Then he hung up.
For a moment, I just stood there in the rain, holding my baby close.
I wanted to cry. I wanted to scream.
But instead, I wiped my face.
Because Daniel had forgotten one very important thing.
Before I was his wife, before I was a mother, I had been a real estate attorney.
And that house had never belonged to him.
Not the walls.
Not the locks.
Not even the grass.
So I called my assistant.
“Vivian,” I said, staring at the red keypad. “Pull the deed. Call Marcus Lee. Ask if his cash buyer is still interested.”
She went quiet.
“The Hillcrest house?” she asked.
“Yes,” I said. “I’m selling it.”
PART 2
By the next morning, I was in a quiet hotel suite with my daughter sleeping beside me.

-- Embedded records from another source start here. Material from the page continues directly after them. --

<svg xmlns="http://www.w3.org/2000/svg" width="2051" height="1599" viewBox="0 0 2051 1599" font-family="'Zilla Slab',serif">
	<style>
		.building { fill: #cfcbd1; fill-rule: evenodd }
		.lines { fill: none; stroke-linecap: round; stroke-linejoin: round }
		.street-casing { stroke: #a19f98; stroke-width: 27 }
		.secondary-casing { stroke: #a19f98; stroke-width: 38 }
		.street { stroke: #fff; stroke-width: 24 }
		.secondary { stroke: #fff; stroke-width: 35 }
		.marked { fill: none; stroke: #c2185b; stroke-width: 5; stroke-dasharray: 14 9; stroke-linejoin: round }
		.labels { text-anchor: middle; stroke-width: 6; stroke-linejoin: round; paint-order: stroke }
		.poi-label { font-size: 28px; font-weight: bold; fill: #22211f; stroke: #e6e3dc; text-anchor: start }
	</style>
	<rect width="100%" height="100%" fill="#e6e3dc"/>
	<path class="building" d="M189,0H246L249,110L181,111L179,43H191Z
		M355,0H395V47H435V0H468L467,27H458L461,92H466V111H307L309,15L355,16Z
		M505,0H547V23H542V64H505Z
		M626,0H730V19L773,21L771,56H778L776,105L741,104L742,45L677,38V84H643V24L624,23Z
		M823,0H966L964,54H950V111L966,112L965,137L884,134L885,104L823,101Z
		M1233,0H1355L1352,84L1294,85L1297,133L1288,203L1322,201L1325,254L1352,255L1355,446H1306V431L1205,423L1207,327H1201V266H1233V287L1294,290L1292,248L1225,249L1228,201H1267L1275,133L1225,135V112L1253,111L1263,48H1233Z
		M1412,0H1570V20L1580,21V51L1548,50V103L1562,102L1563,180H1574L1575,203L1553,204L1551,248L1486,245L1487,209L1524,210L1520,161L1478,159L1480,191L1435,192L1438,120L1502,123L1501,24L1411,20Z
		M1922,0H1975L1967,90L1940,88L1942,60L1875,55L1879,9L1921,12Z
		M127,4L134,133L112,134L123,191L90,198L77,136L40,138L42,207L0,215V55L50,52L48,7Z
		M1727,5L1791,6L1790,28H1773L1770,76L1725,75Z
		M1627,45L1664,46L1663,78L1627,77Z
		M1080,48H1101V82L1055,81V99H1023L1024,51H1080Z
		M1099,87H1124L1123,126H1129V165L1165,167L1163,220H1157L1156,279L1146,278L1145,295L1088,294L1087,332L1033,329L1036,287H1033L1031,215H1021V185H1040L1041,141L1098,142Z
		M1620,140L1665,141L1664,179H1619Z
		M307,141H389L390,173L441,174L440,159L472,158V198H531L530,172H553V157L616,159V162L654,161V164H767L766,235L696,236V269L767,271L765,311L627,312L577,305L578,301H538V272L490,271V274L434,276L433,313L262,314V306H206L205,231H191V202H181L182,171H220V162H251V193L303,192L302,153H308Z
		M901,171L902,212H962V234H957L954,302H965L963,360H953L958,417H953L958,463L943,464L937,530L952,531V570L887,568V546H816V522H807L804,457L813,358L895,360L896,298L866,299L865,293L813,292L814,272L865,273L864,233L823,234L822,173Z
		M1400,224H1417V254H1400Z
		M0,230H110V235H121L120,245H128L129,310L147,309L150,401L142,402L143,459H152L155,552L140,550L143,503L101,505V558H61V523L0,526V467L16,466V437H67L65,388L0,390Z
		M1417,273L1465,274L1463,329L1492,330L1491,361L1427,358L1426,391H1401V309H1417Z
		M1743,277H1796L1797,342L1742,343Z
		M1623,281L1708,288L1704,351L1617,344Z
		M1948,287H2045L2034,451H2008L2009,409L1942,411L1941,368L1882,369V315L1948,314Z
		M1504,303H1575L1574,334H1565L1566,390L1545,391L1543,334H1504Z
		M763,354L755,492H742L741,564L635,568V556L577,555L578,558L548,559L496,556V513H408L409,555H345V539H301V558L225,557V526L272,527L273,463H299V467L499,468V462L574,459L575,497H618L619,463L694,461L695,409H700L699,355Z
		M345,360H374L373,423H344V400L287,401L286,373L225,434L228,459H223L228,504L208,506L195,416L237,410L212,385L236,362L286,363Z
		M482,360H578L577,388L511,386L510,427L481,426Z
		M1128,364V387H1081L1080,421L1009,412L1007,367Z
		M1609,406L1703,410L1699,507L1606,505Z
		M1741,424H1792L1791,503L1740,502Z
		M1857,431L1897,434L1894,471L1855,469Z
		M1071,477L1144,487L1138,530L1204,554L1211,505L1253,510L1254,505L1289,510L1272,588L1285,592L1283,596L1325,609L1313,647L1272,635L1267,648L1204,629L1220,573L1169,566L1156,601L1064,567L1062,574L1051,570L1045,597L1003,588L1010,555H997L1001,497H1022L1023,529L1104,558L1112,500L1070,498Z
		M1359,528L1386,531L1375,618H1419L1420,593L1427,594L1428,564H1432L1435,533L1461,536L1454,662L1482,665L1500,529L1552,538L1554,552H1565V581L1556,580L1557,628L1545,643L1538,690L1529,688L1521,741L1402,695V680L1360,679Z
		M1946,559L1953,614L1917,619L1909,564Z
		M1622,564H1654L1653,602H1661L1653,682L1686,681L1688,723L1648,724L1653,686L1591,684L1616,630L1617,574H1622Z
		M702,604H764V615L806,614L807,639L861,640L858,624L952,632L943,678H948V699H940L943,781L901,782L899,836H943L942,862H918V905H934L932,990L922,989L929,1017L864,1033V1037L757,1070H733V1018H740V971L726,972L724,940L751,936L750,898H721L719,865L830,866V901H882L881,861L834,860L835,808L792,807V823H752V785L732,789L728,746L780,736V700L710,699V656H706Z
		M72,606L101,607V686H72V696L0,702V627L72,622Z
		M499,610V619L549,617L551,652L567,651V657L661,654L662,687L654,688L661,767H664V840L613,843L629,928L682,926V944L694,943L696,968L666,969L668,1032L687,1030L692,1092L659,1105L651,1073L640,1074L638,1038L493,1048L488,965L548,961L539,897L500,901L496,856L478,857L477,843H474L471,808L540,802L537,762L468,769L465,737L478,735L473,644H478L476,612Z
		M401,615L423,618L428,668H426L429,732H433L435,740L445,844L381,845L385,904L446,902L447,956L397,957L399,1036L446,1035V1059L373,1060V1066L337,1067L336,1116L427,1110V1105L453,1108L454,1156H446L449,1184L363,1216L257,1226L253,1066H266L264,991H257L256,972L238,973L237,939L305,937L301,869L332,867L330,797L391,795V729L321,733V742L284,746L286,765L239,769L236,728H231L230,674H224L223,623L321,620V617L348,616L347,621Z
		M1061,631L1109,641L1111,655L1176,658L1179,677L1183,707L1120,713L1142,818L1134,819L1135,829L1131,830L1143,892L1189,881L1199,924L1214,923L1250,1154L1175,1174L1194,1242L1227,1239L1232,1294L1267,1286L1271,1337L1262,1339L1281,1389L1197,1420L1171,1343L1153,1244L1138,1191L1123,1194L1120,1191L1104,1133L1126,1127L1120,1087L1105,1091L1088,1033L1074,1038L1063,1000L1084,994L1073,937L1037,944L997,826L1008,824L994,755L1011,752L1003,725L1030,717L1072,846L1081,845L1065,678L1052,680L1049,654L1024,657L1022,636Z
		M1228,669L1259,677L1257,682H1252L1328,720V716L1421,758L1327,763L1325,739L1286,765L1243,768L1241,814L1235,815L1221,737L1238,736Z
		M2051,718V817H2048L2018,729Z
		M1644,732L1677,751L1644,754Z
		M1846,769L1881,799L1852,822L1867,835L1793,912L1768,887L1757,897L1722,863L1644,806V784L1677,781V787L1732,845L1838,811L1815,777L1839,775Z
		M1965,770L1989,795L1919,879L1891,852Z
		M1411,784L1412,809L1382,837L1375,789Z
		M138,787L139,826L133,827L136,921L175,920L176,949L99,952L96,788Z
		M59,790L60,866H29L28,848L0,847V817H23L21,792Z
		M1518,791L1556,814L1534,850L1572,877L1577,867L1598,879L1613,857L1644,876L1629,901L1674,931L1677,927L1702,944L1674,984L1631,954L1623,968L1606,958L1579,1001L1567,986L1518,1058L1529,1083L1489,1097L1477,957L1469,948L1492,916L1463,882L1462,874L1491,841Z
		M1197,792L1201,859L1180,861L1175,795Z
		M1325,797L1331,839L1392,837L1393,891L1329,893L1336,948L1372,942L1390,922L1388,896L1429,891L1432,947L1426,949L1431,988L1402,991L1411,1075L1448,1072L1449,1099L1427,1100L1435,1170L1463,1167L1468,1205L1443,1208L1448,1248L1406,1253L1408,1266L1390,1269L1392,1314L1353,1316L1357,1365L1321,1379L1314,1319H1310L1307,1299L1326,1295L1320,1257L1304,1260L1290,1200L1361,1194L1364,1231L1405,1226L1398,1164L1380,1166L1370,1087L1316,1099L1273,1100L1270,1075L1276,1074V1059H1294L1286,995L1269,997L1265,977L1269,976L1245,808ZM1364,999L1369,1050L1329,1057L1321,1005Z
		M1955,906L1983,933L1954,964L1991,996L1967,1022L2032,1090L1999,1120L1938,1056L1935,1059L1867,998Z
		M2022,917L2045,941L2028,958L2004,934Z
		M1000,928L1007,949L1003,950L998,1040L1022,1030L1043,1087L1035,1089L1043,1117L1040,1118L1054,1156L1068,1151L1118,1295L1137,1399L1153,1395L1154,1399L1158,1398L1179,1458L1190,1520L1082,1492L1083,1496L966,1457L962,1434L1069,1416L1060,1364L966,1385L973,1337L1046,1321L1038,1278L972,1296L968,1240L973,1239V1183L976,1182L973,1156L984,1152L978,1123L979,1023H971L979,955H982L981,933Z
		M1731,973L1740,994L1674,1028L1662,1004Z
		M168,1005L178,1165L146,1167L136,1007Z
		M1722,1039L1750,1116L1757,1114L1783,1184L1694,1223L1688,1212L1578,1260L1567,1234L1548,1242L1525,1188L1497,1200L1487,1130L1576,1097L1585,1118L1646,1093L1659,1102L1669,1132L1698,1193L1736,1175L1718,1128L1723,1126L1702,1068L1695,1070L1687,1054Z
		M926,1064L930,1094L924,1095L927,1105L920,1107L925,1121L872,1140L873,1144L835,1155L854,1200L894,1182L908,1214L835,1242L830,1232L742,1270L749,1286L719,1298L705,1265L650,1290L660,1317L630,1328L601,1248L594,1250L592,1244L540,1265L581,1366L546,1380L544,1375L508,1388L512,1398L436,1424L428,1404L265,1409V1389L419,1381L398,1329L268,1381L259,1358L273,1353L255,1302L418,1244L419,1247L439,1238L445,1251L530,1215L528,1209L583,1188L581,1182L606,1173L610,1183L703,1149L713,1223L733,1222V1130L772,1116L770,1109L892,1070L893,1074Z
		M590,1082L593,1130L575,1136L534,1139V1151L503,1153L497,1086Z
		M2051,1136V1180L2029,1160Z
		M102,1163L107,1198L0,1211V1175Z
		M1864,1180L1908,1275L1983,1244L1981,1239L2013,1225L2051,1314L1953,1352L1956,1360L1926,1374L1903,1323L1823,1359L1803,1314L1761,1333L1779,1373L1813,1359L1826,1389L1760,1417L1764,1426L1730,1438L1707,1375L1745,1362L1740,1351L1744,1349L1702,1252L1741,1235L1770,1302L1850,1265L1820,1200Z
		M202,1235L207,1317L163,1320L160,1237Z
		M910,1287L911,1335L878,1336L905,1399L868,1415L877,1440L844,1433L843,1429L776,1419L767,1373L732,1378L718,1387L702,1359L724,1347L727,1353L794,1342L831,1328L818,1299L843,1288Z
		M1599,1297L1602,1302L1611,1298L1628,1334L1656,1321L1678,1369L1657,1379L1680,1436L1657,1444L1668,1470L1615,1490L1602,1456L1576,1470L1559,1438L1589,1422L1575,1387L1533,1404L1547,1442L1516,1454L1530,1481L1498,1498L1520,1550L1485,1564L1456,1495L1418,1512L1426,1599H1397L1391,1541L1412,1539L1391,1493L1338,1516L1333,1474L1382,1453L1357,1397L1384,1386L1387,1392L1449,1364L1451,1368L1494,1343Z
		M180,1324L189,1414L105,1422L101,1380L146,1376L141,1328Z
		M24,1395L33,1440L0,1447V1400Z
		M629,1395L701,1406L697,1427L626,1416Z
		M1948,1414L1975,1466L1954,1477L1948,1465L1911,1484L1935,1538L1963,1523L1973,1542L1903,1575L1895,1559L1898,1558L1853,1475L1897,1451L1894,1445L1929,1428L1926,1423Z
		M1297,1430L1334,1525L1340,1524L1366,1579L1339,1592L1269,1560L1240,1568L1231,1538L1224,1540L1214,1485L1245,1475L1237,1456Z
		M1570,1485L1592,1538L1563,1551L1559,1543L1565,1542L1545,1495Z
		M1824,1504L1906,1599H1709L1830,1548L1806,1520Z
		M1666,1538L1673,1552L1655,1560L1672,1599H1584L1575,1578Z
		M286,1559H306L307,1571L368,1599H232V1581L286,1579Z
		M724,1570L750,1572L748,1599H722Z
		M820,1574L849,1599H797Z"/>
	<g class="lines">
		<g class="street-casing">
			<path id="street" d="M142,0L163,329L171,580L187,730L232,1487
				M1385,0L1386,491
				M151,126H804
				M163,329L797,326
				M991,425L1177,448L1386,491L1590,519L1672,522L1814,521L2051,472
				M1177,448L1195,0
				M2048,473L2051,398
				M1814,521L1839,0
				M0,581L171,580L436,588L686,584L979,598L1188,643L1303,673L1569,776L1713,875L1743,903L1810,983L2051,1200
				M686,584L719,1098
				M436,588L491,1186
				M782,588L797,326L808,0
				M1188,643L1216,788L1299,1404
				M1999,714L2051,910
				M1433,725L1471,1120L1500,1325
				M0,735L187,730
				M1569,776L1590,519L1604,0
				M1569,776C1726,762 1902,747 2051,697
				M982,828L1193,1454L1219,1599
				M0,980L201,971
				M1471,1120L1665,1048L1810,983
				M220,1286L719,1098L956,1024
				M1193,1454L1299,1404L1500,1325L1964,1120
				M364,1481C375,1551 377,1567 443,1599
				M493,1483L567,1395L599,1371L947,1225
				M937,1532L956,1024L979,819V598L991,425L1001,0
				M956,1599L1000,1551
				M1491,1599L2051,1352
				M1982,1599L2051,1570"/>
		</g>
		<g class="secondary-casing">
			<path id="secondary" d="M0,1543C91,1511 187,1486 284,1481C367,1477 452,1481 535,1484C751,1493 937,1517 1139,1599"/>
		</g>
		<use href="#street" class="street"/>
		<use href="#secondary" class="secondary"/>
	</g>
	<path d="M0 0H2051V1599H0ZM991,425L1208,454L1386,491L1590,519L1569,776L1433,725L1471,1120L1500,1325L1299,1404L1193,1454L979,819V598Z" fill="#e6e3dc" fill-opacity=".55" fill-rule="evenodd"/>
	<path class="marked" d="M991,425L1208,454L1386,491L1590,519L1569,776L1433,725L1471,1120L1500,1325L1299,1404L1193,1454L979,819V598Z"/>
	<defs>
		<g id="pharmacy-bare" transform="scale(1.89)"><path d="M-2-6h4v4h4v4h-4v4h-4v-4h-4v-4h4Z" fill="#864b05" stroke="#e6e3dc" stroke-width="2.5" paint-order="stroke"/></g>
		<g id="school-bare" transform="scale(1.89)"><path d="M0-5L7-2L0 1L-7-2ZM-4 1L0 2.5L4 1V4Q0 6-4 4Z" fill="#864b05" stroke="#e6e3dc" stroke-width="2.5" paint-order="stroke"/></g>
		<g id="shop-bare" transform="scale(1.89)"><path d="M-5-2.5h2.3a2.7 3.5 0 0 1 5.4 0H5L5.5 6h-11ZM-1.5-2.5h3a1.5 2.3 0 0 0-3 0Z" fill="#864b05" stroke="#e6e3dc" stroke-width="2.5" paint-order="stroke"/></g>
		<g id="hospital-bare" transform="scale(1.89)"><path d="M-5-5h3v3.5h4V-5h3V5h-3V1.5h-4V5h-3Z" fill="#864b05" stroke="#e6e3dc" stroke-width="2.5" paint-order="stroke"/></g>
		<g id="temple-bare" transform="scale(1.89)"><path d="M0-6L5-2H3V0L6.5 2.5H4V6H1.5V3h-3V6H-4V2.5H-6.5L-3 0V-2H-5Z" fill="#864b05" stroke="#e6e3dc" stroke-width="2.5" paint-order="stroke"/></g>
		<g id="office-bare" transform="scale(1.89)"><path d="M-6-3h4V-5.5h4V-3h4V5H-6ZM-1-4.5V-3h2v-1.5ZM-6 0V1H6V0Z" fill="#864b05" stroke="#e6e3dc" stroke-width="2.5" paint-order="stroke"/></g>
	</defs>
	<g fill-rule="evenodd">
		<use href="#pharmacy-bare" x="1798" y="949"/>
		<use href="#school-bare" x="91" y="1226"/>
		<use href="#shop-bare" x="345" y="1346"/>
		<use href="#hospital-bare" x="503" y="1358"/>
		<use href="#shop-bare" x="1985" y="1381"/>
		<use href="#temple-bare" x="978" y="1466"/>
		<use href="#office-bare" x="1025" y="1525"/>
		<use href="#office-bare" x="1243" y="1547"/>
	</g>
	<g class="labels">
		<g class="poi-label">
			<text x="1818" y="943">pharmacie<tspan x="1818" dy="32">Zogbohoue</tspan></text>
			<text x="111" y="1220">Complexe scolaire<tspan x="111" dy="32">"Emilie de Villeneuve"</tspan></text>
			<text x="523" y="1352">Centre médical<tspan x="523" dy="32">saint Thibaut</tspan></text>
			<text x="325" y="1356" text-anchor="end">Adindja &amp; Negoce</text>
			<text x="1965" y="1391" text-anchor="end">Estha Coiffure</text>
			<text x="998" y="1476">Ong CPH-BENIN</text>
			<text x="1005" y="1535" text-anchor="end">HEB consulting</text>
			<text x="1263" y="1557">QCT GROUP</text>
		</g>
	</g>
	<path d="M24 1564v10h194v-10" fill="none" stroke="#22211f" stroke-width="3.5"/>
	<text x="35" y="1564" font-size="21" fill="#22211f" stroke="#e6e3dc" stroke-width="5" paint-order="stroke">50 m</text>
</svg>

My body hurt. I was barely able to move. But my hands were steady as I opened my laptop.
Vivian sent everything: the deed, title report, tax records, purchase history.
My name was the only one on every document.
Claire Elise Monroe.
Sole owner.
Purchased before marriage.
Protected by a prenuptial agreement Daniel had signed without reading because he thought prenups only protected rich men from desperate women.
He never realized I was the one with more to protect.
At 9:12 a.m., Daniel texted me a photo from the resort.
His mother sat under a white umbrella, wearing my diamond bracelet.
The message said:
“Hope you found somewhere to stay. Maybe next time, show respect.”
Then his sister added me to a family group chat.
His mother wrote that a woman who could not keep peace after childbirth could not keep a home.
His sister joked that Daniel should put the house in their mother’s name before I ruined everything.
Daniel replied:
“Already handling things when we get back.”